See below for brief explanations.

Main modules

These are the primary modules that you need to use deprl as an RL training library.

main - train policies

The train command receives a settings file and trains an RL agent. The training file should contain all information about the desired algorithm, environment, number of training iterations, …

Take a look at the config_files header in the docs for more information on how to create a settings file and to see which ones we provide.

This function also creates an output folder with the trained policy checkpoints, as well as a log.csv file that contains all information that was logged during the training process and a config.yaml that contains training settings. Here is an example folder structure for a baseline we trained, we will refer to this structure in later sections.

Note

The saving mechanism for SCONE/Hyfydy is slightly different from the default, improving integration with the remaining SCONE features. When a sconegym experiment is detected, the experiment is automatically saved to the results folder defined in the SCONE interface.

myoLegWalk_20230514/
    │
    ├── myoLeg/
    │   │
    │   └───230514.142312/
    │       │
    │       ├── config.yaml
    │       ├── log.csv
    │       ├── checkpoints/
    │       │   ├── step_1000000.pt
    │       │   ├── step_2000000.pt
    │       │   └── ...
    │       └── ...
    └── ...

Usage:

python -m deprl.main experiments/settings.yaml

play - render policies

This function allows you to render and execute trained policies. You can modify it to collect metrics, or just use it to visualize your policy.

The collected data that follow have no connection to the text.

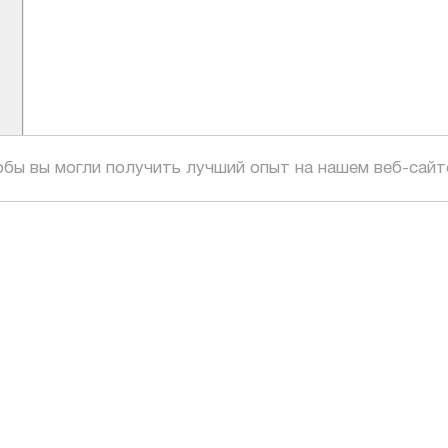
обы вы могли получить лучший опыт на нашем веб-сайт
ОГЕ
ользования
ое соглашение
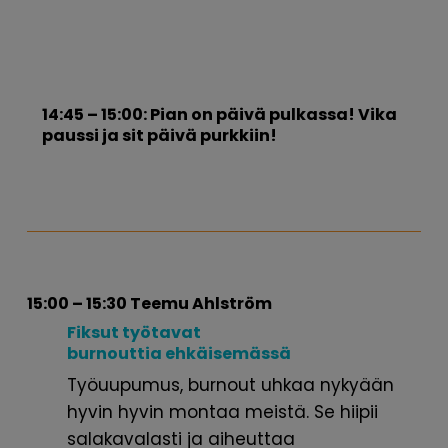
14:45 – 15:00: Pian on päivä pulkassa! Vika
paussi ja sit päivä purkkiin!
15:00 – 15:30 Teemu Ahlström
Fiksut työtavat
burnouttia
ehkäisemässä
Työuupumus, burnout uhkaa nykyään
hyvin hyvin montaa meistä. Se hiipii
salakavalasti ja aiheuttaa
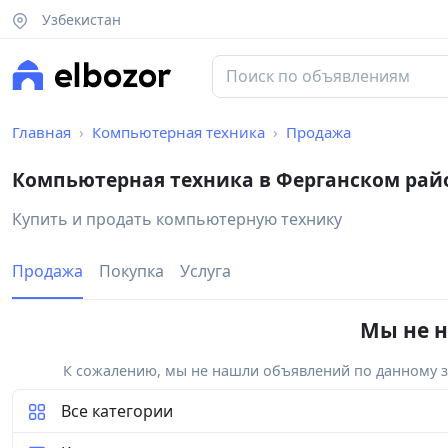
Узбекистан
Главная
Компьютерная техника
Продажа
Компьютерная техника в Ферганском рай
Купить и продать компьютерную технику
Продажа
Покупка
Услуга
Мы не н
К сожалению, мы не нашли объявлений по данному за
Все категории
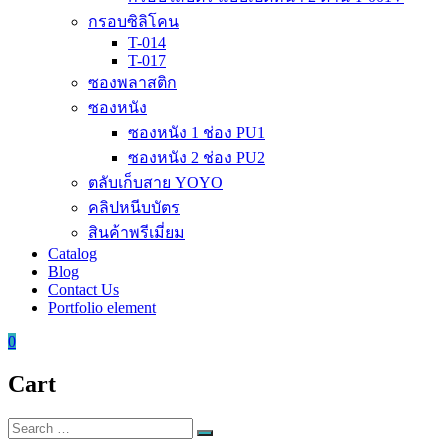
กรอบซิลิโคน
T-014
T-017
ซองพลาสติก
ซองหนัง
ซองหนัง 1 ช่อง PU1
ซองหนัง 2 ช่อง PU2
ตลับเก็บสาย YOYO
คลิปหนีบบัตร
สินค้าพรีเมี่ยม
Catalog
Blog
Contact Us
Portfolio element
0
Cart
Search
Search
for:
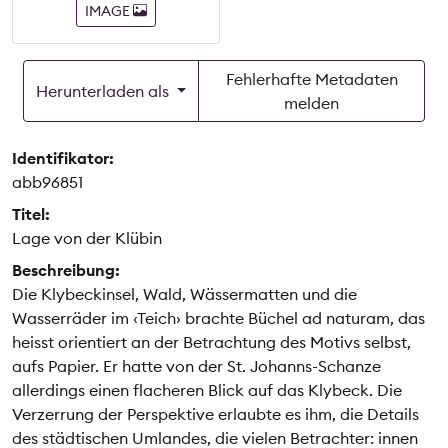
IMAGE
Fehlerhafte Metadaten
Herunterladen als
melden
Identifikator:
abb96851
Titel:
Lage von der Klübin
Beschreibung:
Die Klybeckinsel, Wald, Wässermatten und die
Wasserräder im ‹Teich› brachte Büchel ad naturam, das
heisst orientiert an der Betrachtung des Motivs selbst,
aufs Papier. Er hatte von der St. Johanns-Schanze
allerdings einen flacheren Blick auf das Klybeck. Die
Verzerrung der Perspektive erlaubte es ihm, die Details
des städtischen Umlandes, die vielen Betrachter: innen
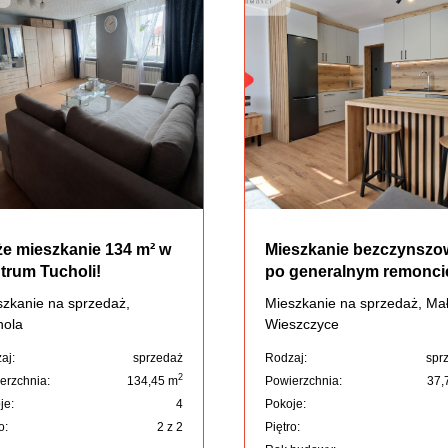
e mieszkanie 134 m² w
Mieszkanie bezczynszo
trum Tucholi!
po generalnym remonci
zkanie na sprzedaż,
Mieszkanie na sprzedaż, Ma
hola
Wieszczyce
aj:
sprzedaż
Rodzaj:
spr
2
erzchnia:
134,45 m
Powierzchnia:
37,
je:
4
Pokoje:
o:
2 z 2
Piętro:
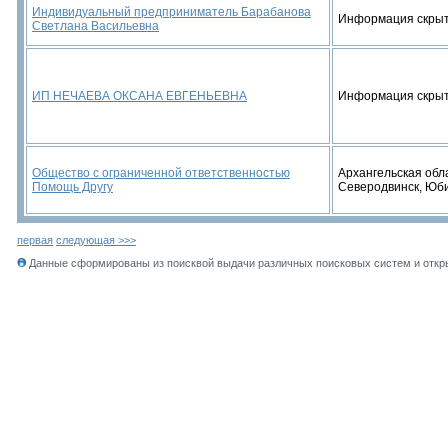
Индивидуальный предприниматель Барабанова
Информация скры
Светлана Васильевна
ИП НЕЧАЕВА ОКСАНА ЕВГЕНЬЕВНА
Информация скры
Общество с ограниченной ответственностью
Архангельская облас
Помощь Другу
Северодвинск, Юби
первая
следующая >>>
Данные сформированы из поисквой выдачи различных поисковых систем и откры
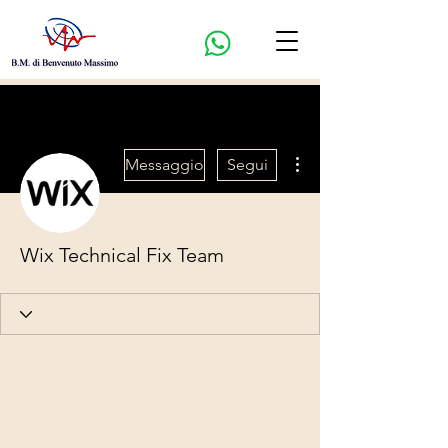
Altre azioni
Messaggio
Segui
Wix Technical Fix Team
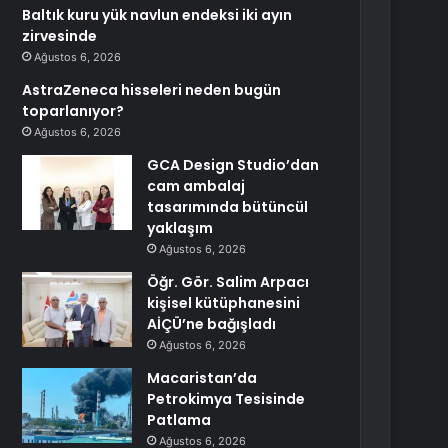
Baltık kuru yük navlun endeksi iki ayın
zirvesinde
Ağustos 6, 2026
AstraZeneca hisseleri neden bugün
toparlanıyor?
Ağustos 6, 2026
GCA Design Studio’dan
cam ambalaj
tasarımında bütüncül
yaklaşım
Ağustos 6, 2026
Öğr. Gör. Salim Arpacı
kişisel kütüphanesini
AİÇÜ’ne bağışladı
Ağustos 6, 2026
Macaristan’da
Petrokimya Tesisinde
Patlama
Ağustos 6, 2026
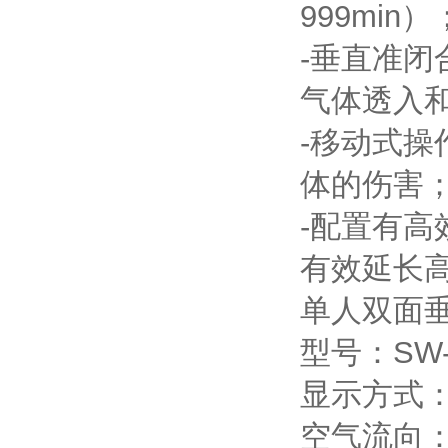
999min）
-垂直准闭
气体透入和操
-移动式操
体的伤害
-配置有高效
有效延长高效
单人双面垂
型号：SW-
显示方式
空气流向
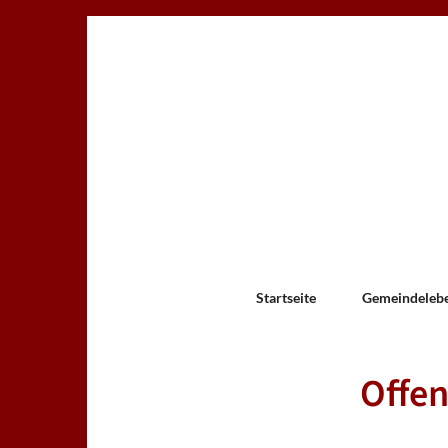
Startseite
Gemeindeleb
Offen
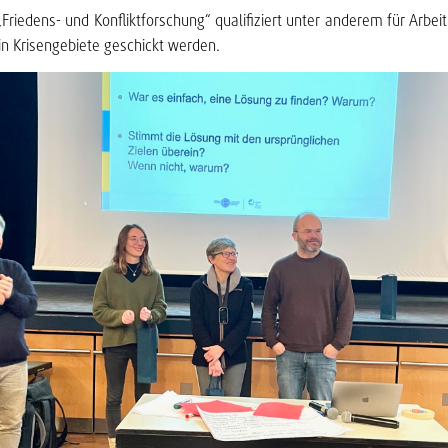
Friedens- und Konfliktforschung“ qualifiziert unter anderem für Arbei
 in Krisengebiete geschickt werden.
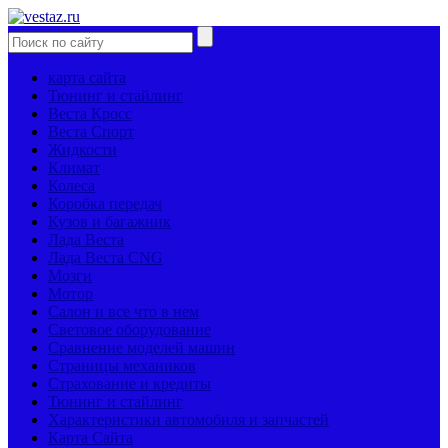
карта сайта
Тюнинг и стайлинг
Веста Кросс
Веста Спорт
Жидкости
Климат
Колеса
Коробка передач
Кузов и багажник
Лада Веста
Лада Веста CNG
Мозги
Мотор
Салон и все что в нем
Световое оборудование
Сравнение моделей машин
Страницы механиков
Страхование и кредиты
Тюнинг и стайлинг
Характеристики автомобиля и запчастей
Карта Сайта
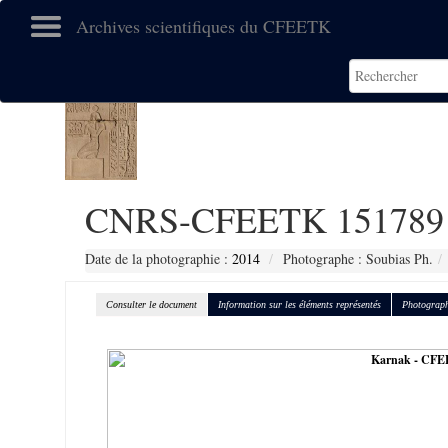
Archives scientifiques du CFEETK
CNRS-CFEETK 151789
Date de la photographie :
2014
Photographe : Soubias Ph.
Consulter le document
Information sur les éléments représentés
Photograph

Note that the last folder in the experiment subdirectory has to be given to the play function. In our example, the command to render this policy would be:

python -m deprl.play --path myoLegWalk_20230514/myoLeg/230514.142312/

On top of the commands included by TonicRL, deprl also provides some additional arguments:

--no_render: Prevent the play function from rendering.
--noisy: Use the Gaussian MPO policy instead of the deterministic one.
--num_episodes N: Play N episodes.

plot - plot training data

This function can plot recorded training data from the log.csv file in the experiment directory. See TonicRL README for more details.

Usage:

python -m deprl.plot --path myoLegWalk_20230514/myoLeg/230514.142312/

log - log training data to wandb

This convenience function takes the created log.csv file and parses it. The read information is uploaded to wandb, where users can create their own dashboards to analyze it. The log-function periodically checks if the log-file has been updated and transmits the new information. The use requires users to install wandb and to create a user account.

Usage:

python -m deprl.log --path myoLegWalk_20230514/myoLeg/230514.142312/log.csv

It allows two additional CLI arguments:

--project: The name of the wandb project to which the data should be uploaded.
--user: The name of the wandb user that it should be uploaded to. Once wandb is configured, you can leave this blank.